→ **PROMPT**
Could you rewrite every line of text in all the records as a Markdown table with the columns "Row" and "Text," numbering the rows and skipping blank lines? Leave the pictures out of the answer.

→ **Saved data entries**

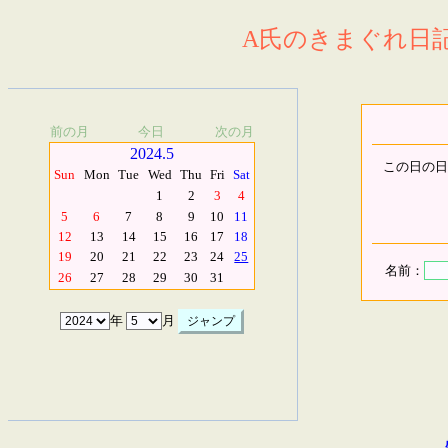
A氏のきまぐれ日記.
前の月
今日
次の月
2024.5
この日の日
Sun
Mon
Tue
Wed
Thu
Fri
Sat
1
2
3
4
5
6
7
8
9
10
11
12
13
14
15
16
17
18
19
20
21
22
23
24
25
名前：
26
27
28
29
30
31
年
月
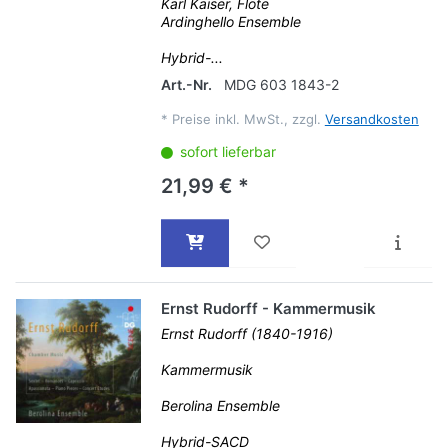
Karl Kaiser, Flöte
Ardinghello Ensemble
Hybrid-...
Art.-Nr.
MDG 603 1843-2
*
Preise inkl. MwSt., zzgl.
Versandkosten
sofort lieferbar
21,99 € *
Ernst Rudorff - Kammermusik
Ernst Rudorff (1840-1916)
Kammermusik
Berolina Ensemble
Hybrid-SACD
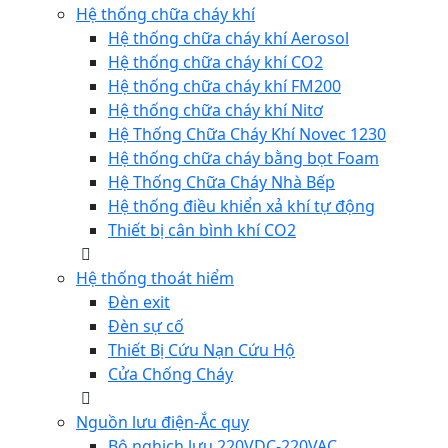
Hệ thống chữa cháy khí
Hệ thống chữa cháy khí Aerosol
Hệ thống chữa cháy khí CO2
Hệ thống chữa cháy khí FM200
Hệ thống chữa cháy khí Nitơ
Hệ Thống Chữa Cháy Khí Novec 1230
Hệ thống chữa cháy bằng bọt Foam
Hệ Thống Chữa Cháy Nhà Bếp
Hệ thống điều khiển xả khí tự động
Thiết bị cân bình khí CO2
Hệ thống thoát hiểm
Đèn exit
Đèn sự cố
Thiết Bị Cứu Nạn Cứu Hộ
Cửa Chống Cháy
Nguồn lưu điện-Ắc quy
Bộ nghịch lưu 220VDC-220VAC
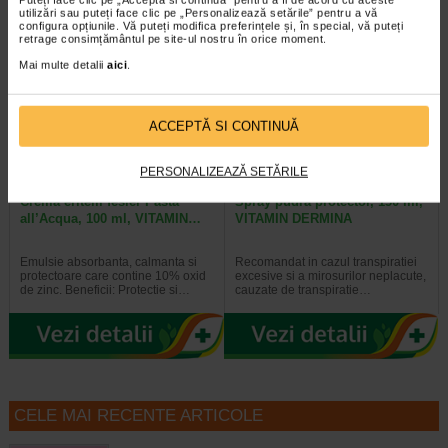
utilizări sau puteți face clic pe „Personalizează setările” pentru a vă
configura opțiunile. Vă puteți modifica preferințele și, în special, vă puteți
retrage consimțământul pe site-ul nostru în orice moment.
Al 2-lea la jumătate de preț
Al 2-lea la jumătate de preț
Mai multe detalii
aici
.
ACCEPTĂ SI CONTINUĂ
PERSONALIZEAZĂ SETĂRILE
Crema eritem fesier Pasta
Spray pudra protector, 150 ml,
all’Acqua, 100 ml, VITAMIN…
VITAMIN DERMINA
Emulsie absorbanta, calmanta si
Recomandat in cazul transpiratiei
protectoare care contine 10% oxid
excesive si a mirosurilor neplacute,
de zinc. Beneficii: Protectie si…
cauzate de transpiratie…
CELE MAI RECENTE ARTICOLE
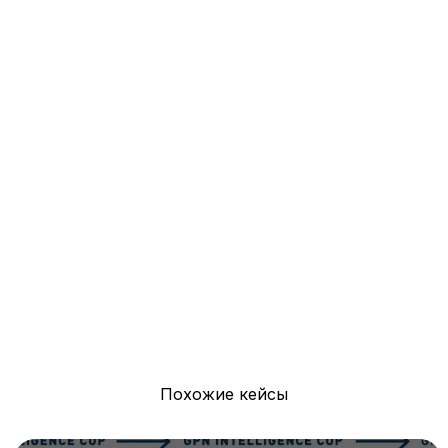
Похожие кейсы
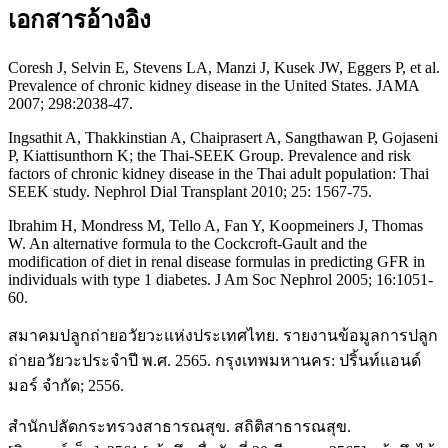
เอกสารอ้างอิง
Coresh J, Selvin E, Stevens LA, Manzi J, Kusek JW, Eggers P, et al.
Prevalence of chronic kidney disease in the United States. JAMA
2007; 298:2038-47.
Ingsathit A, Thakkinstian A, Chaiprasert A, Sangthawan P, Gojaseni
P, Kiattisunthorn K; the Thai-SEEK Group. Prevalence and risk
factors of chronic kidney disease in the Thai adult population: Thai
SEEK study. Nephrol Dial Transplant 2010; 25: 1567-75.
Ibrahim H, Mondress M, Tello A, Fan Y, Koopmeiners J, Thomas
W. An alternative formula to the Cockcroft-Gault and the
modification of diet in renal disease formulas in predicting GFR in
individuals with type 1 diabetes. J Am Soc Nephrol 2005; 16:1051-
60.
สมาคมปลูกถ่ายอวัยวะแห่งประเทศไทย. รายงานข้อมูลการปลูก
ถ่ายอวัยวะประจำปี พ.ศ. 2565. กรุงเทพมหานคร: ปริ้นท์แอนด์
มอร์ จำกัด; 2556.
สำนักปลัดกระทรวงสาธารณสุข. สถิติสาธารณสุข.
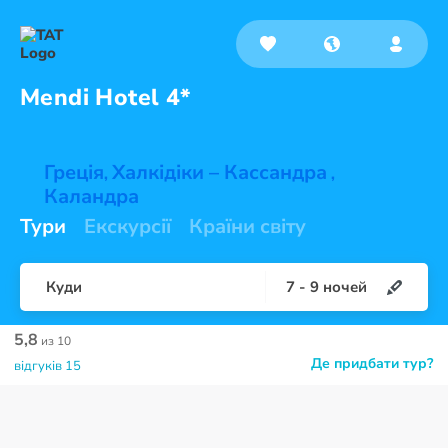
Mendi
Hotel 4*
Греція
Халкідіки – Кассандра
,
,
Каландра
Тури
Екскурсії
Країни світу
Куди
7
-
9
ночей
5,8
из 10
Де придбати тур?
відгуків 15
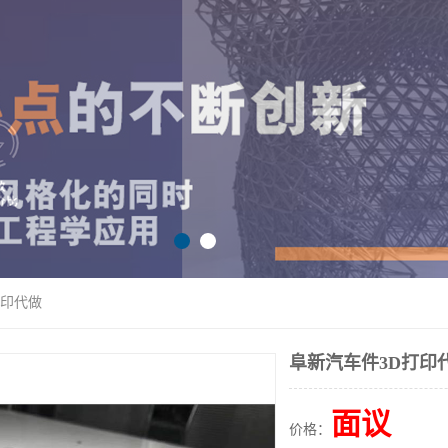
打印代做
阜新汽车件3D打印
面议
价格：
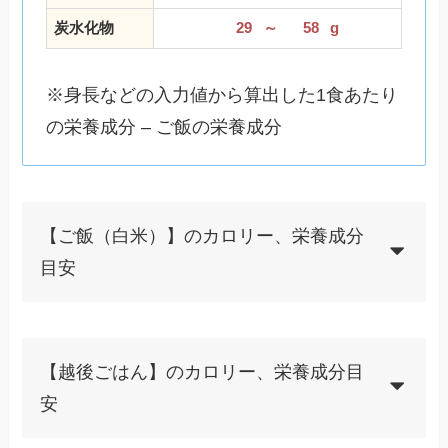
炭水化物
29
～
58
g
※身長などの入力値から算出した1食あたり
の栄養成分 – ご飯の栄養成分
【ご飯（白米）】のカロリー、栄養成分
目安
【越後ごはん】のカロリー、栄養成分目
安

→ **RESULT BELOW**
| Row | Text |
|---|---|
| 1 | A氏のきまぐれ日記. |
| 2 | 前の月 |
| 3 | 今日 |
| 4 | 次の月 |
| 5 | 2024.5 |
| 6 | この日の日 |
| 7 | Sun |
| 8 | Mon |
| 9 | Tue |
| 10 | Wed |
| 11 | Thu |
| 12 | Fri |
| 13 | Sat |
| 14 | 1 |
| 15 | 2 |
| 16 | 3 |
| 17 | 4 |
| 18 | 5 |
| 19 | 6 |
| 20 | 7 |
| 21 | 8 |
| 22 | 9 |
| 23 | 10 |
| 24 | 11 |
| 25 | 12 |
| 26 | 13 |
| 27 | 14 |
| 28 | 15 |
| 29 | 16 |
| 30 | 17 |
| 31 | 18 |
| 32 | 19 |
| 33 | 20 |
| 34 | 21 |
| 35 | 22 |
| 36 | 23 |
| 37 | 24 |
| 38 | 25 |
| 39 | 名前： |
| 40 | 26 |
| 41 | 27 |
| 42 | 28 |
| 43 | 29 |
| 44 | 30 |
| 45 | 31 |
| 46 | 年 |
| 47 | 月 |
| 48 | Karl Kaiser, Flöte |
| 49 | Ardinghello Ensemble |
| 50 | Hybrid-... |
| 51 | Art.-Nr. |
| 52 | MDG 603 1843-2 |
| 53 | * |
| 54 | Preise inkl. MwSt., zzgl. |
| 55 | Versandkosten |
| 56 | sofort lieferbar |
| 57 | 21,99 € * |
| 58 | Ernst Rudorff - Kammermusik |
| 59 | Ernst Rudorff (1840-1916) |
| 60 | Kammermusik |
| 61 | Berolina Ensemble |
| 62 | Hybrid-SACD |
| 63 | Hệ thống chữa cháy khí |
| 64 | Hệ thống chữa cháy khí Aerosol |
| 65 | Hệ thống chữa cháy khí CO2 |
| 66 | Hệ thống chữa cháy khí FM200 |
| 67 | Hệ thống chữa cháy khí Nitơ |
| 68 | Hệ Thống Chữa Cháy Khí Novec 1230 |
| 69 | Hệ thống chữa cháy bằng bọt Foam |
| 70 | Hệ Thống Chữa Cháy Nhà Bếp |
| 71 | Hệ thống điều khiển xả khí tự động |
| 72 | Thiết bị cân bình khí CO2 |
| 73 | Hệ thống thoát hiểm |
| 74 | Đèn exit |
| 75 | Đèn sự cố |
| 76 | Thiết Bị Cứu Nạn Cứu Hộ |
| 77 | Cửa Chống Cháy |
| 78 | Nguồn lưu điện-Ắc quy |
| 79 | Bộ nghịch lưu 220VDC-220VAC |
| 80 | utilizări sau puteți face clic pe „Personalizează setările” pentru a vă |
| 81 | configura opțiunile. Vă puteți modifica preferințele și, în special, vă puteți |
| 82 | retrage consimțământul pe site-ul nostru în orice moment. |
| 83 | Al 2-lea la jumătate de preț |
| 84 | Al 2-lea la jumătate de preț |
| 85 | Mai multe detalii |
| 86 | aici |
| 87 | . |
| 88 | ACCEPTĂ SI CONTINUĂ |
| 89 | PERSONALIZEAZĂ SETĂRILE |
| 90 | Crema eritem fesier Pasta |
| 91 | Spray pudra protector, 150 ml, |
| 92 | all’Acqua, 100 ml, VITAMIN… |
| 93 | VITAMIN DERMINA |
| 94 | Emulsie absorbanta, calmanta si |
| 95 | Recomandat in cazul transpiratiei |
| 96 | protectoare care contine 10% oxid |
| 97 | excesive si a mirosurilor neplacute, |
| 98 | de zinc. Beneficii: Protectie si… |
| 99 | cauzate de transpiratie… |
| 100 | CELE MAI RECENTE ARTICOLE |
| 101 | Похожие кейсы |
| 102 | เอกสารอ้างอิง |
| 103 | Coresh J, Selvin E, Stevens LA, Manzi J, Kusek JW, Eggers P, et al. |
| 104 | Prevalence of chronic kidney disease in the United States. JAMA |
| 105 | 2007; 298:2038-47. |
| 106 | Ingsathit A, Thakkinstian A, Chaiprasert A, Sangthawan P, Gojaseni |
| 107 | P, Kiattisunthorn K; the Thai-SEEK Group. Prevalence and risk |
| 108 | factors of chronic kidney disease in the Thai adult population: Thai |
| 109 | SEEK study. Nephrol Dial Transplant 2010; 25: 1567-75. |
| 110 | Ibrahim H, Mondress M, Tello A, Fan Y, Koopmeiners J, Thomas |
| 111 | W. An alternative formula to the Cockcroft-Gault and the |
| 112 | modification of diet in renal disease formulas in predicting GFR in |
| 113 | individuals with type 1 diabetes. J Am Soc Nephrol 2005; 16:1051- |
| 114 | 60. |
| 115 | สมาคมปลูกถ่ายอวัยวะแห่งประเทศไทย. รายงานข้อมูลการปลูก |
| 116 | ถ่ายอวัยวะประจำปี พ.ศ. 2565. กรุงเทพมหานคร: ปริ้นท์แอนด์ |
| 117 | มอร์ จำกัด; 2556. |
| 118 | สำนักปลัดกระทรวงสาธารณสุข. สถิติสาธารณสุข. |
| 119 | Mendi |
| 120 | Hotel 4* |
| 121 | Греція |
| 122 | Халкідіки – Кассандра |
| 123 | , |
| 124 | , |
| 125 | Каландра |
| 126 | Тури |
| 127 | Екскурсії |
| 128 | Країни світу |
| 129 | Куди |
| 130 | 7 |
| 131 | - |
| 132 | 9 |
| 133 | ночей |
| 134 | 5,8 |
| 135 | из 10 |
| 136 | Де придбати тур? |
| 137 | відгуків 15 |
| 138 | 打印代做 |
| 139 | 阜新汽车件3D打印 |
| 140 | 面议 |
| 141 | 价格： |
| 142 | 炭水化物 |
| 143 | 29 |
| 144 | ～ |
| 145 | 58 |
| 146 | g |
| 147 | ※身長などの入力値から算出した1食あたり |
| 148 | の栄養成分 – ご飯の栄養成分 |
| 149 | 【ご飯（白米）】のカロリー、栄養成分 |
| 150 | 目安 |
| 151 | 【越後ごはん】のカロリー、栄養成分目 |
| 152 | 安 |